Step 3: Modify the configuration in tasks.json for watching

To complete the tasks integration with VS Code, we will need to modify the task configuration from before, to set a watch on the default Gulp task we just created. Your tasks configuration should now look like this:

    "version": "0.1.0",
    "command": "gulp",
    "isShellCommand": true,
    "tasks": [
            "taskName": "default",
            "isBuildCommand": true,
            "showOutput": "always",
            "isWatching": true

Step 4: Run the Build Task

Again, as this is the only task in the file you can execute it by simply pressing kb(workbench.action.tasks.build) (Run Build Task). But this time, we've set a watch so the status bar should indicate that on the left-hand side.

Task watching spinner

At this point, if you create and/or modify other Less/Sass files, you will see the respective CSS files generated and/or changes reflected on save. You can also enable Auto Save to make things even more streamlined.

If you want to stop the watch, you can press kb(workbench.action.tasks.build) again and click Terminate Running Task in the message box. Or you can use the Command Palette with kb(workbench.action.showCommands) and find the terminate command there.

Customizing CSS, Sass and Less Settings

You can configure the following lint warnings as User or Workspace Settings.

Tip: Head over to this topic to get an overview of User and Workspace Settings.

To configure an option for CSS, use css.lint. as the prefix to the id; for Sass and Less, use less.lint. and sass.lint..

Set a setting to warning or error if you want to enable lint checking, use ignore to disable it. Lint checks are performed as you type.

- _Your goal_
List every property name in the tasks configuration shown in the VS Code tasks text.

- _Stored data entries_
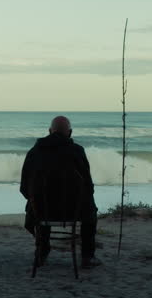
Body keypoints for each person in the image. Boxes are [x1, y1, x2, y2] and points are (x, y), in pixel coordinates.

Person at [20, 115, 100, 268]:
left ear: (50, 131)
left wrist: (36, 200)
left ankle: (42, 251)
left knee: (37, 204)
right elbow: (88, 187)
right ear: (70, 133)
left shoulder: (35, 152)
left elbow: (24, 187)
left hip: (42, 211)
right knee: (91, 211)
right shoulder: (77, 152)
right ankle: (87, 257)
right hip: (73, 211)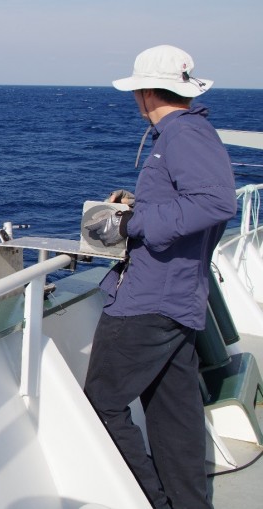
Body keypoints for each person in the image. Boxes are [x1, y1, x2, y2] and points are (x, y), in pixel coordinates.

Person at [83, 45, 237, 509]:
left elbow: (216, 203)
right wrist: (138, 204)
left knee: (101, 403)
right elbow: (191, 198)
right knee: (174, 417)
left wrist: (135, 223)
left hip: (150, 299)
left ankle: (154, 501)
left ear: (145, 91)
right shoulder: (185, 133)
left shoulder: (182, 134)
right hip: (176, 296)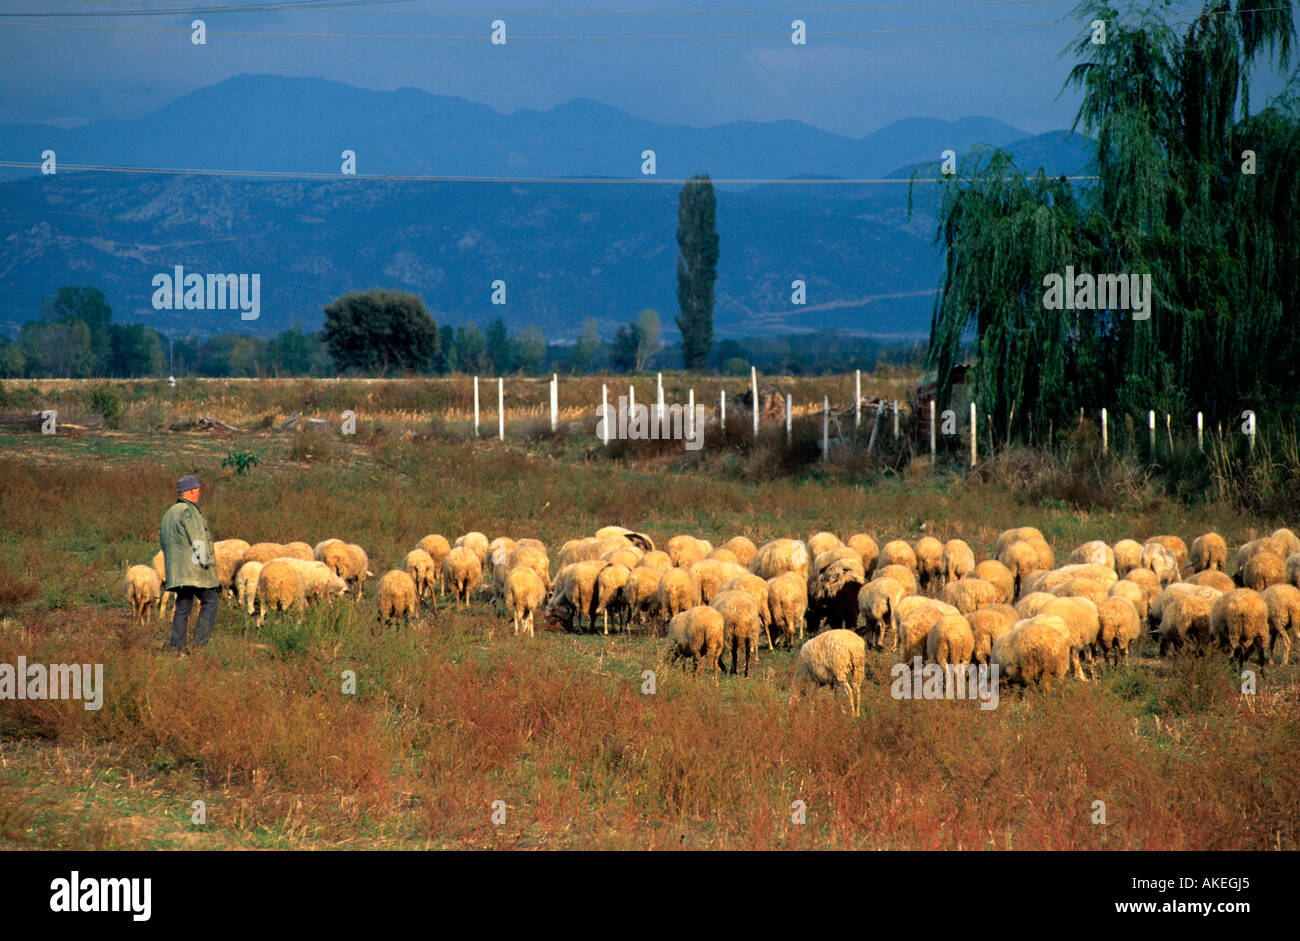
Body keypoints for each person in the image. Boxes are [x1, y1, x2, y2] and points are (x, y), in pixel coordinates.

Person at [159, 474, 218, 653]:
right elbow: (198, 538)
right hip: (193, 570)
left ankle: (177, 647)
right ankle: (199, 645)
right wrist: (205, 562)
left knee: (183, 605)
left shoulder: (169, 513)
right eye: (198, 489)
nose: (199, 492)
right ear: (192, 490)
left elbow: (163, 541)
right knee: (211, 600)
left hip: (177, 571)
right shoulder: (189, 511)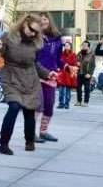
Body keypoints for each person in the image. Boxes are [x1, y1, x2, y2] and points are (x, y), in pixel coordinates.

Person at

- _Result for this exercise_
version, command, isShellCommand, tasks, taskName, isBuildCommand, showOutput, isWatching